Publicis's former director of information systems in Europe launches Isahit, a platform for digital mini-jobs. It promises an additional income to African women living below the poverty line.
Isabelle Mashola has left the very male-dominated parties of IT providers to put digital technology at the service of women in Africa. With her husband, she launched the Isahit application, a platform of mini-jobs for mothers and sisters of poor large families on the continent. The former CIO of Publicis in Europe is now a long way from the wine tasting and car racing spectacles she didn't enjoy in her former life.
The mobile and tablet application should lift "Jacky, Mame, Aita and, within three years, 10,000 other women who need additional income to continue their studies or expand their shops" out of poverty, explains Isabelle Mashola. According to a 2015 World Bank report, 347 million Africans south of the Sahara alone live below the extreme poverty line, on $1.90 a day. " Most of these people are women, and digital technology can make them economically independent," says the computer scientist turned start-up CEO. Isahit intends to provide her "hiteuses" and their families with a supplementary income of 20 dollars a day.
Paid by the job, Isahit's workers undertake to carry out a series of small tasks that software would not do well enough automatically. For example, moderating comments on the Internet, standardising the presentation of telephone numbers on customer files, or describing images with words to index them. A training group or start-ups already rely on Isahit for these missions. But Isabelle Mashola intends to use its networks in large groups to convince larger clients. "I am in contact with three CAC 40 companies that have interests in Africa," she says.
They will have to be persuaded that Isahit is not a copy of the decried Mechanical Turk service signed Amazon.

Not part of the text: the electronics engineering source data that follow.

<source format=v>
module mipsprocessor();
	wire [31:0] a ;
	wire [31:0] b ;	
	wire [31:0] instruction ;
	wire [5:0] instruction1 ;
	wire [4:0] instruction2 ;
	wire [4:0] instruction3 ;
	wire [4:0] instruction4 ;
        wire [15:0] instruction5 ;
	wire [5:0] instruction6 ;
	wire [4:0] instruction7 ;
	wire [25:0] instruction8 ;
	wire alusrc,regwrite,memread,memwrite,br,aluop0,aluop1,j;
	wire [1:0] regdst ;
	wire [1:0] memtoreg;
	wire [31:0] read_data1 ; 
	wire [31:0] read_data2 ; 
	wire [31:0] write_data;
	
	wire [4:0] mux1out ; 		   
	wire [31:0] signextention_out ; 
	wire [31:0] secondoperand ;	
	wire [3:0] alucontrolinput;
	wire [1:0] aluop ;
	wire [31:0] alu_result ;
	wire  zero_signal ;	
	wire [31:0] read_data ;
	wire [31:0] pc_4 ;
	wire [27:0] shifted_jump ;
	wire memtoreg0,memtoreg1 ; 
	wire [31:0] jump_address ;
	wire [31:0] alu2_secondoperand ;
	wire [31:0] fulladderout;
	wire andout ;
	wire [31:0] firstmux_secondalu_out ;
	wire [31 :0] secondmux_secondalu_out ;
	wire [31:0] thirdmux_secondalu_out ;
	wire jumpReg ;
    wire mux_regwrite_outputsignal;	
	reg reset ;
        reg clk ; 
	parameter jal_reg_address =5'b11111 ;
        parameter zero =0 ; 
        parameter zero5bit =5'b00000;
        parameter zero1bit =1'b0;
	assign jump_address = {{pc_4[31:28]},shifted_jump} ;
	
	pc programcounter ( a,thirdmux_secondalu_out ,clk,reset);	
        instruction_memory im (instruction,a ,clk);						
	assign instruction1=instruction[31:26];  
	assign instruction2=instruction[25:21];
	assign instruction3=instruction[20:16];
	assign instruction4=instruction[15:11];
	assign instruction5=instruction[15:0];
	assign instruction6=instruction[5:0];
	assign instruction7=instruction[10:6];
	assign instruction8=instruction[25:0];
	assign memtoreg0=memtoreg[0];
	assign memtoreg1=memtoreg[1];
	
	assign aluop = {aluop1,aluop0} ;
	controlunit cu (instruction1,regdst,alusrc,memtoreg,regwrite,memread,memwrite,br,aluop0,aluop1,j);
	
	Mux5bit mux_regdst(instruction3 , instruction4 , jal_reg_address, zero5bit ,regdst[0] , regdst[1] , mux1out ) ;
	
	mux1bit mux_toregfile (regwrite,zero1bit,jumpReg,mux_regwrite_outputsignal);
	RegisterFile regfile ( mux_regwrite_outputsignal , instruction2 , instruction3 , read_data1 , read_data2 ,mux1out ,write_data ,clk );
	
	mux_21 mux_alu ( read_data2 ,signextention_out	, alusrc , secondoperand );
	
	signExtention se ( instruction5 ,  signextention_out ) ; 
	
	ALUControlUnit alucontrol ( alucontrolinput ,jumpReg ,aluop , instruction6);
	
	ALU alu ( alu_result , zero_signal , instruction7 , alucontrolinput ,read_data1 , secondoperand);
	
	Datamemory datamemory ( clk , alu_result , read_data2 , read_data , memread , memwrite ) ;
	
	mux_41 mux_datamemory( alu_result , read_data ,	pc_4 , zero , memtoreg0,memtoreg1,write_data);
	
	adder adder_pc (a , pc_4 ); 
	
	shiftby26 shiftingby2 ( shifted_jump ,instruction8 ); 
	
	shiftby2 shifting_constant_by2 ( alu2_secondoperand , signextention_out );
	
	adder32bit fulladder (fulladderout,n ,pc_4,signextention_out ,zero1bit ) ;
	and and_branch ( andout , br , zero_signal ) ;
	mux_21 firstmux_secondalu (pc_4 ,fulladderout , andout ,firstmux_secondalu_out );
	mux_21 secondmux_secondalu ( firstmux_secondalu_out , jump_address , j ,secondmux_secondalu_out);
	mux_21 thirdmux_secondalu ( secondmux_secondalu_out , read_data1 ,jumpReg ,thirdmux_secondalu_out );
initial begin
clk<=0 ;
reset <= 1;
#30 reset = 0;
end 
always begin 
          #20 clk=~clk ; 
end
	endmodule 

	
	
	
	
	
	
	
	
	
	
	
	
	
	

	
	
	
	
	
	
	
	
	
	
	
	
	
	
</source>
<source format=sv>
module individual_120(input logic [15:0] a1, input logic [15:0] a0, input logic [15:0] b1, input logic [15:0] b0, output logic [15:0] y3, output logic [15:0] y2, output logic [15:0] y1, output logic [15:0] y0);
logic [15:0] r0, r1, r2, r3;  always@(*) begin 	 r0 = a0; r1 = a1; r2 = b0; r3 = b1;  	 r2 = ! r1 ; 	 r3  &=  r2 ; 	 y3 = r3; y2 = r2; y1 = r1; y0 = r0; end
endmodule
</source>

Like Isahit, he mediates between a customer and a user who realizes the human Intelligence tasks (HITs).
But the few cents of remuneration offered by the American to the small hands of the digital world make it a frightening machine of precariousness for many. Isahit therefore insists on measuring its social impact. " We follow the careers of our 'hiteuses' and make sure that the money earned on our platform is used to finance a project or to improve their skills," says Isabelle Mashola.
That is why the manager has for the moment accepted only 33 "hiteuses" on the platform: no question of embarking anyone in the adventure. "They are tested to find out what tasks they are most comfortable with and to offer them missions accordingly, we do not want them to work all day on the platform,"she explains. Ex-DSI recruits in Cameroon, Burkina Faso, Congo, Senegal and Ivory Coast, before aiming at English-speaking Africa. Isahit lends smartphone and tablet to "hiteuses" which are not equipped. They can connect to the Internet by installing themselves in Fab Lab partners of the start-up.

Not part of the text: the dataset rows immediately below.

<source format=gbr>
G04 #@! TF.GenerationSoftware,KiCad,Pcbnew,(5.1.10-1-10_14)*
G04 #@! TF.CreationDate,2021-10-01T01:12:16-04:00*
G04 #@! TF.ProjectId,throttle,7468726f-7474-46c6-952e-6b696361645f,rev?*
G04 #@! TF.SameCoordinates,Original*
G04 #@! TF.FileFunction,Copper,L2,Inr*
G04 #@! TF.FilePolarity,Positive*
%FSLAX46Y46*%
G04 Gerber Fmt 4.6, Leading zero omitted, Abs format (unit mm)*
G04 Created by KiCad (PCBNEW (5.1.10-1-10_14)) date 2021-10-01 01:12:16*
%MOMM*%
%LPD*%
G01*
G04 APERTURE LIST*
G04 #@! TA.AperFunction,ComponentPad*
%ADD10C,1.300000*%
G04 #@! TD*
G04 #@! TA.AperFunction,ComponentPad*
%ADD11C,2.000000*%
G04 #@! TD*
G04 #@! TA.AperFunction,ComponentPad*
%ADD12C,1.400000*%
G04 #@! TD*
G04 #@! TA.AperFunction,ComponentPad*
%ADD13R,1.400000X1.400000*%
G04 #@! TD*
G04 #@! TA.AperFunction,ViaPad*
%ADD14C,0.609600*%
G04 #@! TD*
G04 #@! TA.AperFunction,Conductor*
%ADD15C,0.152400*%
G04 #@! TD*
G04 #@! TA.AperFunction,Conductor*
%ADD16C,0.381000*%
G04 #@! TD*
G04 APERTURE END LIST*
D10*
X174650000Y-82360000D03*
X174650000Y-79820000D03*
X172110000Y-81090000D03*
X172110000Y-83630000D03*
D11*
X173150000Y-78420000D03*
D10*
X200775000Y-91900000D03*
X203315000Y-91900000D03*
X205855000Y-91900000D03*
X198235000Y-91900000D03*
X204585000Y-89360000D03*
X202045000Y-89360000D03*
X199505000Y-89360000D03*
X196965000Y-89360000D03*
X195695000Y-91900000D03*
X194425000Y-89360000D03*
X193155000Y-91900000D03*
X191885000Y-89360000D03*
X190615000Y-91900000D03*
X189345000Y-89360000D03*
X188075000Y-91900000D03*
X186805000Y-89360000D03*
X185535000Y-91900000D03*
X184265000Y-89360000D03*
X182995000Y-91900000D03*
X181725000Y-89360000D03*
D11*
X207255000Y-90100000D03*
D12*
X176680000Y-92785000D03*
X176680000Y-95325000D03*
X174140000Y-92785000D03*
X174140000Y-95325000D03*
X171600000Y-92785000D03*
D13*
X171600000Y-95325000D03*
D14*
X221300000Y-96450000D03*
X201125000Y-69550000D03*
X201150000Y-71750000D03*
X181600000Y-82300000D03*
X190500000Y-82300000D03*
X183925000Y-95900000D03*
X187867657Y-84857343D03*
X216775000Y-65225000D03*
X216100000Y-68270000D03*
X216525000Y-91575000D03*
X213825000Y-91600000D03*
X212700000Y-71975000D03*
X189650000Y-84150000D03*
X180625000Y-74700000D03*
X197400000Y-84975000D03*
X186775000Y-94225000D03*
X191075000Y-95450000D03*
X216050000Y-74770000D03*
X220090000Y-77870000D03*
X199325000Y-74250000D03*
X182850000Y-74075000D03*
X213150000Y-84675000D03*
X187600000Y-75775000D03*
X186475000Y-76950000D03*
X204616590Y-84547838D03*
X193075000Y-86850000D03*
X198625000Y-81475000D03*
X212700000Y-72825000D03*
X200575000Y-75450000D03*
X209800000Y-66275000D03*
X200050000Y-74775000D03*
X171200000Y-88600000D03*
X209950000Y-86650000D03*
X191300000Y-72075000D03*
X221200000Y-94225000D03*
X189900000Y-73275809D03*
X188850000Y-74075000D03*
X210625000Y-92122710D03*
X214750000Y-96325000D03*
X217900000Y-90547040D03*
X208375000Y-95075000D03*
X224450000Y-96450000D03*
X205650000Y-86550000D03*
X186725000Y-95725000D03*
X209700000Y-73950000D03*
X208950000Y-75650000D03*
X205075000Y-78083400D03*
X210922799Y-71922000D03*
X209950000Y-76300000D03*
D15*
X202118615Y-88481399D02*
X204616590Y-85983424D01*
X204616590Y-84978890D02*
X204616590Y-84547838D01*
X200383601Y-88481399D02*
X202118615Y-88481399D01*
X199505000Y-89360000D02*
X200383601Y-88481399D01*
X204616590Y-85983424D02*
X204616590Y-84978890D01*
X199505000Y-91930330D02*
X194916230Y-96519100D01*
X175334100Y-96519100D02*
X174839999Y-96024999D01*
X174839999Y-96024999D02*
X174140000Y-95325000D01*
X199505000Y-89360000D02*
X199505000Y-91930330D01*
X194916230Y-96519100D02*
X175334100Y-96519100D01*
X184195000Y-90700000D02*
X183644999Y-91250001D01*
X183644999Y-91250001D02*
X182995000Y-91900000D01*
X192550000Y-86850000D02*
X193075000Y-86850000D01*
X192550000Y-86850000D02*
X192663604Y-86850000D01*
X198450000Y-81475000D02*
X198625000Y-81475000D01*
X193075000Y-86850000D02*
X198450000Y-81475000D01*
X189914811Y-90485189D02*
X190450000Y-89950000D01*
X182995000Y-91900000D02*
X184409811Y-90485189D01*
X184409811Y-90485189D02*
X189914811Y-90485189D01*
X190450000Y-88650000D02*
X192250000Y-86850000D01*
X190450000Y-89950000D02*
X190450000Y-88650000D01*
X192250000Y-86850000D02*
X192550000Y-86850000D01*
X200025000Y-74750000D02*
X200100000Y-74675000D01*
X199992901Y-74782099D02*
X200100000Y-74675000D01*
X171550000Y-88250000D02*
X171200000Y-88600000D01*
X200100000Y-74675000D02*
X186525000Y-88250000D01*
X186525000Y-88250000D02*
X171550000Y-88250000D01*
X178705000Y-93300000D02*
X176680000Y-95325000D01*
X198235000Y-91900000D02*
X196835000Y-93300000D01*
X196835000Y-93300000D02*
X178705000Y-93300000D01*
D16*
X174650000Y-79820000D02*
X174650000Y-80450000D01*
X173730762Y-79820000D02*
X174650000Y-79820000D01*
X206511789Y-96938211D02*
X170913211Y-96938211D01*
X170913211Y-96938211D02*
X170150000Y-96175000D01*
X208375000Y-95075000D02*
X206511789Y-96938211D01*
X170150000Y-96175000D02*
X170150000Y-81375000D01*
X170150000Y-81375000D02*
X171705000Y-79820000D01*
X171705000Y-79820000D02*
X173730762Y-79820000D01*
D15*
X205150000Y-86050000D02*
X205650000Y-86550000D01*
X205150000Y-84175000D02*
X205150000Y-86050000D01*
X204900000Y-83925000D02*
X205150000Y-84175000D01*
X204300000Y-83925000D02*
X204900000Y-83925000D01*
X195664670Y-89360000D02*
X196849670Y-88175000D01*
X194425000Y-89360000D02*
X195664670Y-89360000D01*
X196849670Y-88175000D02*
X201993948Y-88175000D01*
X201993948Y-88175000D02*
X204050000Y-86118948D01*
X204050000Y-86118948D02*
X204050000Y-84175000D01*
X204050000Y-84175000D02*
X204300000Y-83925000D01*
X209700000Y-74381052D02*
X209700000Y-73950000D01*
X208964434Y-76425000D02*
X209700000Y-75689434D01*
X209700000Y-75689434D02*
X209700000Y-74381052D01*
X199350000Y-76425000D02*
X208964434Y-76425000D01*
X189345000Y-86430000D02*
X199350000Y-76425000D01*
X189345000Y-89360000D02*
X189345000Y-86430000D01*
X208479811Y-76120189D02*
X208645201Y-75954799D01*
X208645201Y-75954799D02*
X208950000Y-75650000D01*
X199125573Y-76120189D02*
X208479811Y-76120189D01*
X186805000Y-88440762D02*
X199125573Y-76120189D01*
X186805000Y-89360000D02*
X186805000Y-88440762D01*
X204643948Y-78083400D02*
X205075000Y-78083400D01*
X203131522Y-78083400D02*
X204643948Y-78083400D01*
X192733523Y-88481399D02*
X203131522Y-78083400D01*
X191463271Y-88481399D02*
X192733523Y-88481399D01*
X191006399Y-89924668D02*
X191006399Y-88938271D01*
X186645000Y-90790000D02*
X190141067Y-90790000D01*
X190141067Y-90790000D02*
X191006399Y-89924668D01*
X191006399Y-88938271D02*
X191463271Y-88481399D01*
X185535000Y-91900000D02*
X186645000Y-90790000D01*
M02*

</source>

For the néodirigeante, the cause of women is not a novelty. For the past seven years, she has participated in the Volunteer Endowment fund that supports women's entrepreneurship. "The idea of Isahit was born during a stay in Cameroon,"she says. For a year, the decision to leave Publicis has matured: "My values of sharing and solidarity were a little pushed into a large group." Free of hierarchy since July 2015, it promotes dignity through work. Not the easiest task.
isahit is one of the 3 examples given by Capital to illustrate these new, more inclusive models, aware of the need for sharing.
This week, discover the portrait of,Isabelle Mashola CEO and co-founder of isahit in Les Echos. She was named one of the 40 most influential women in the B to B by the B2B Rocks conference.